Why not then turn our parades and Nagar Kirtans into teaching moments for our neighbours and for us both? A few appropriate floats would do the trick. 

  Now, that would make a difference. 

It would teach our young Sikhs who are unconnected to the history that they carry as well as our non-Sikh neighbours about who we are, what we are and why we are the way we are. 

  Such floats could become vignettes of history that travel across the country to other Sikh and non-Sikh parades as well. 

  Don't mistake me: Nostalgia is good; it is psychologically comforting and necessary, even essential. But let's not limit our stepping out parades to only recapture the sights, sounds and smells of Punjab. 

I assure you that at the Yuba City Parade the fun and food were absolutely unforgettable. Sikhs sure know how to throw a party.

Forwarded by forum member Tejwant Singh ji Malik.


----------



## spnadmin (Nov 30, 2009)

*Re: Everyone Loves a Parade ... Parbhaat Pheri, Jaloos, Nagar Kirtan (from SikhChic)*

I feel a certain amount of nostalgia and I can't help but sense how poignant this essay is for me. There is a lot here that is like a journey in a time-machine back and then aimed for the future too.

I J Singh is one of my favorite essayists, and one of the first writers of Sikhi who helped shape my perspectives on Sikhism. I continue to seek out his articles wherever they are posted on the net. Parades and almost any kind of public celebration that engages us in our civic lives and identities -- well they are events that just make me feel merry.  And here I J Singh has supplied his thoughtful reflection on Sikh heritage as it happens on the ground, apart from museum exhibits and history books, as it happened all over this country, based on the experiences of so many courageous ones whose names we will never know in toto. Three things I really love, all pulled together in this article. I think I will keep it handy for times when I really need a lift.


----------



## Tejwant Singh (Dec 2, 2009)

Inder ji, in the fear of indulging into me-ism, allow me to gather some courage and express myself regarding your thought provoking essay. It seems that you have been reading my mind about the Nagar Kirtans outside India. 

In Ferozepore, my hometown, a parbhaat pheri took place the day of the beginning of the Akhand Paatth for the Gurpurab, which would then be celebrated on the third day following. The jaloos always took place on the second day. In other words, it was always three days of celebrations, which was fantastic because my family used to participate actively during all of those three days. These were part of my life from a very young age till the age of 16 when I left India for London. 

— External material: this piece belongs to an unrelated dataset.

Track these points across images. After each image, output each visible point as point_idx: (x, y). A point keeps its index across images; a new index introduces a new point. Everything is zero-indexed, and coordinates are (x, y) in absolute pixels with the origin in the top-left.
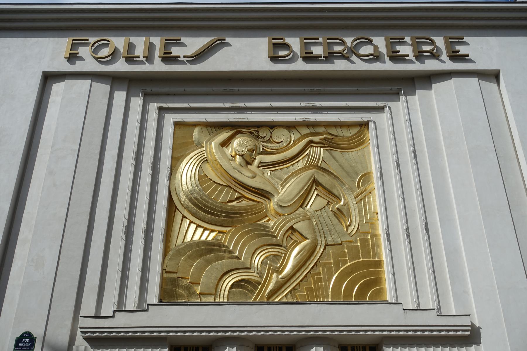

The nagar kirtan in Los Angeles which takes place every Vaisakhi is celebrated jointly by all the gurdwaras, including the 3HO gurdwara, at the Los Angeles Convention Center. The nagar kirtan starts and ends there after going through some streets. Coincidentally, the timing and the location is that the Staples Center - the home of the Los Angeles Lakers - is also situated in the same complex and during the Sunday when the nagar kirtan is held, there is also a Lakers game being played next door. The interesting thing about this is because it is the end of the basketball season, so all games become very important. Due to this, the opportunity for a bigger and better exposure about Sikhi is there waiting to be availed. 

Some years ago, I attended the nagar kirtan for the first time. Yes, there were floats but none with a message for the non-Sikh community. There was no TV or press coverage, nor were there any press releases about the event during the week. In other words, it seemed more like a get-together of the Sikh community for themselves. All were walking very quietly and anxiously waiting for the end of the nagar kirtan so that they could have refreshments back at the Convention Center. 

I thought it was a total waste of a great opportunity where the organizers missed the mark more than the Jamaican bob sled team in the 1988 Winter Olympics held in Calgary, Canada. The team at least got the attention and was admired for trying, whereas we failed to draw any attention towards the goodness of this beautiful way of life. A lot can be shared with the non-Sikh communities of this country before and during the nagar kirtans, and their effects can last long after the event is over, but provided it is done properly. 

Nagar kirtans can become part and parcel of Americana, like the singing of Christmas carols, for example, if they are done in a pro-active manner. Sikhi demands it from us.

Thanks and Regards

Tejwant Singh


----------